А я сидел, не задремал, ничего. Известно, еще ребенком был. Гляжу: немец идет. Я только сказал:

— Ай, немец идет!.. Большой идет, с автоматом.

Моя сестра была. Брата убили тут же, на месте. Как я сказал: „Немец идет!“ — дак сестра — дала драпу в лес. Тут нашлась еще невестка — она тоже в лес. А дети — за нею.

Ну, а мы только повставали все. Стоймя стали.

Корова была привязана Он дал очередь в то место. Попало этой корове. Корова эта — по лесу. И повалилась. Как начала ногами… Пока она кончилась.

Он надумал — и ракету вверх — жах! Тут их аж черно стало. Повыбежали из лесу, окружили нас полностью, со всех сторон. Ну, хлопцы такие были — крест [4] во на рукаве и в черном одеты были.

Нас построили. Начали издевательства. Мужчин отдельно построили, а баб — отдельно. И начали лупцевать этих мужчин.

— Где ваше, бандиты, оружие?

Сюда подставит, под бороду… Карабин или черт его там знает. А я за юбку у мамы держусь. Я ж уже немного ладный был, первый класс кончил уже.

Так этих мужчин били, сколько им надо было, метров пятьдесят отогнали, лег пулеметчик… Минометчики легли с боков.

А у меня еще детский разум был — глядеть, как мина летит. Один лежит, а другой зайдет со стороны — швырь! Я видел это — мина летит и плюх там, свалится, туда, в березничек. Я то место знаю и теперь. Только теперь оно изменилось, конечно, много лет прошло.

Побили этих мужчин — бабы наделали крику. Пулеметами побили — куда ж они на чистом лугу денутся? Три пулемета. Как косанули! Там и мой брат был, Василь. Жена его с нами была и дети.

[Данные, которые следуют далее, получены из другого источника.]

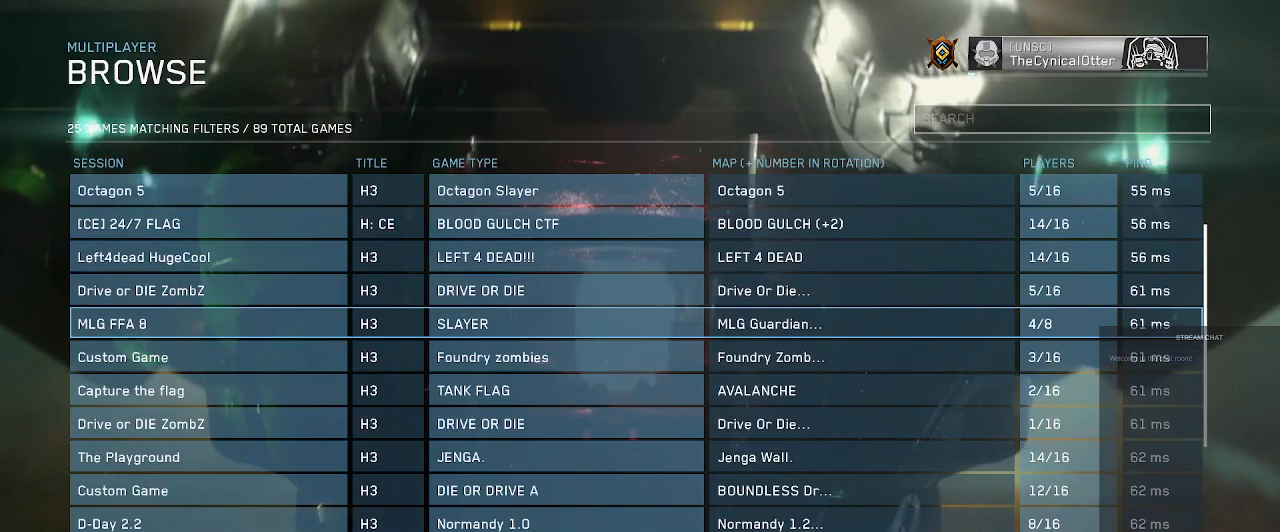
{"buttons": [], "left_stick": "center", "right_stick": "center", "events": []}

Прилетает один сюда, этот немец. Хотели нас в березничек, тут уголок один остался. Какой-то старший подъехал и говорит: „Нет!“ Или как он там сказал. Они изменили план. Как стали из миномета бить — два хлопца идут. Молодые хлопцы, може, им тогда по семнадцать было, по восемнадцать. Нас пока оставили. Тут плач. Тут дети эти плакали…

А я не плакал, как-то держался. Интересовался просто… И знал же, что на смерть иду!..

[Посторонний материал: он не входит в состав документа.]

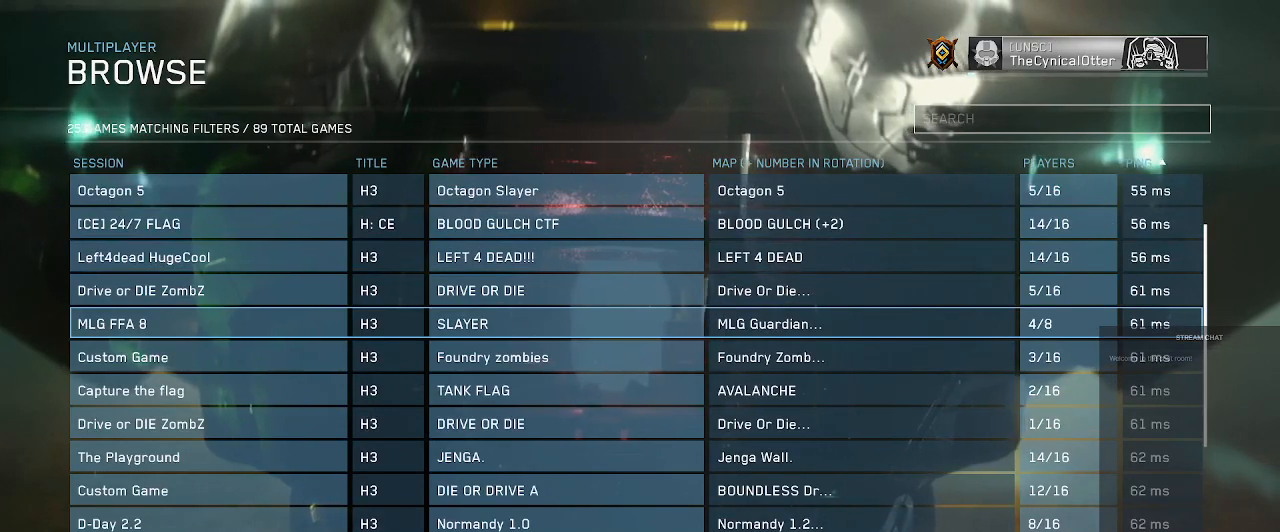
{"buttons": [], "left_stick": "center", "right_stick": "center", "events": []}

Добре. Занялись этими хлопцами. Били их, сколько хотели. Известно ж, люди при силе, а тут — бессильные. В этот березничек, где нам надо было лечь, этих хлопцев… Так вот как-то положили и прострочили их.

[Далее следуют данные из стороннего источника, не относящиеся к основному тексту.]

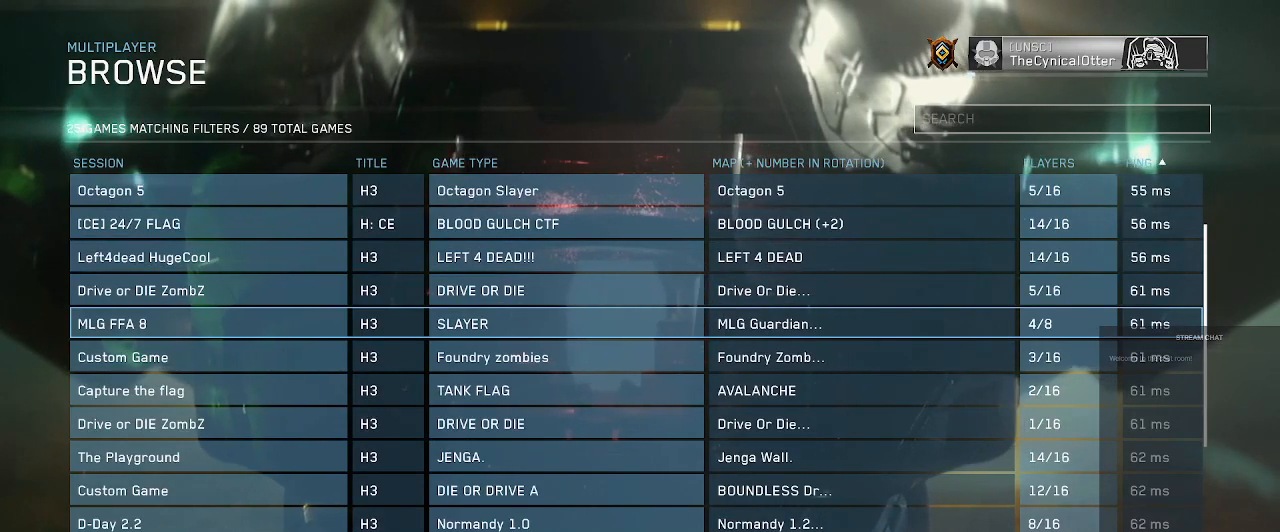
{"buttons": [], "left_stick": "center", "right_stick": "center", "events": [[67, "A", "down"], [267, "A", "up"]]}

Сейчас подошел ихний этот, какой-то старший, видать, и говорит:

— На Буденичи! Ну, нас погнали.

Мы немного отошли, и этой нашей невестки старший хлопец прорвался. А младший, Генка, тот остался. Вернулся сюда, где нас брали.

А меня как брали с места, то там постилка была завязана: хлеба краюшка была. Я завязал за плечи. Дак он мне сказал:

— Сынок, не бери, он тебе не нужен. Я на месте это и бросил.

Прогнали нас метров пятьдесят — выбежал ребенок. Шел сзади конвоир. Говорит… Старушка сзади шла, дак он ей говорит:

— Приведи его!

Пацаненка того. Она пошла. Если б умная старуха, дак она б за этого пацаненка да в лес. Черт бы за нею побежал. Мы тут начали б разбегаться. А она пошла, за ручку того ребенка и привела сюда, в колонну к нам. Идем дальше. Мать мне говорит:

— Сынок, лезь в куст.

— Мамочка, — говорю я, — штыком как даст!.. Пырнет все равно.

Я уже разбирался. Десятый год мне был. Или уже одиннадцатый. Я девяти лет в первый класс пошел: маленький был какой-то.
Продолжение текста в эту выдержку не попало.